The High Ground – Melinda Snodgrass

The High Ground is the first book in The Imperial Saga following Mercedes, heiress to the Emperor as she is taken to the High Ground to begin training to be a solider. It also follows the tale of Tracey, a young man facing almost impossible decisions for a young man his age who must learn to overcome his pride if he is to succeed. After finishing the book in one sitting I felt like the book had hit all of the science fiction markers while weaving in elements of a young adult novel.

Mercedes and Tracy are likeable and enjoyable characters to read facing the everyday trials and tribulations that all teenagers face; their parents want what is ultimately better for them with the teenagers being too young and naïve to realise. At first I wasn’t sure on Mercedes, not being a girly girl did make it slightly harder for me to identify with her but, the feeling of loss when leaving family I can heavily identify with (don’t ask me how I’m going to survive without them in Australia as I have no idea!). Tracey takes on the role of a more rebellious teenager who is not satisfied with the confines of his place within society and continually pushes what is deemed as socially acceptable. Their friendship, while expected from the reader’s point of view, startles them both and brings about the beginning of what promises to be an interesting and turbulent work and personal relationship.

It is not only their relationship in the book that we see develop but that of them and their peers also. Both of the main protagonists have their own struggles when trying to make friends or better yet, allies. Mercedes being the Infanta (heir to the thrown) finds that true friends as hard to find as deceit and power thirst make them unreliable. Tracey just finds it hard to make friends in general coming from the lowest rungs of society and must instead try to make allies in the beginning.

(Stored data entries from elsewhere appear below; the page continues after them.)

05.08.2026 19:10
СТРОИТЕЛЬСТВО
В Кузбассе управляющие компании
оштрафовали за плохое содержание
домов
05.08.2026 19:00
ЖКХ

The deals with issues such as race (human or otherwise), society and social standing and the place of women within society and a military establishment; it is this final point that disappointed me. The book is set in the future which it  is suggested follows our current day society so, if it does, why has the place of women been reduced to that of baby makers once again? The book states that the women needed to be protected so that they could produce more soldiers for the upcoming wars and to forge allegiances through marriage. Women have come a long way from this in 2016 to becoming equal members of society with as much or more authority in some aspects as a man so why in the future have women sat back and allowed this to happen, to be reduced to that once more? I loved the book but this really niggled me, surely women would have put up a fight instead of allowing them to reverted back in time? Mercedes attitude to prove all of her critics wrong is one of her strongest and most passionate attitudes in the book, rivalled only by Tracey’s attitude to succeed in a society hoping for him to fail.

But this is its only downfall in my eyes and even then it didn’t take away from my enjoyment of reading the book, it was only after I had finished reading that I started to question. I would recommend that people, everybody, you, buy the book.  If it is a reflection of women’s journey through to equality then buy it as it is portraying the divide well and people should go on this journey with Mercedes and Tracey as they overcome the almost impossible odds set in front of them. I look forward to seeing the next steps their journey takes them on.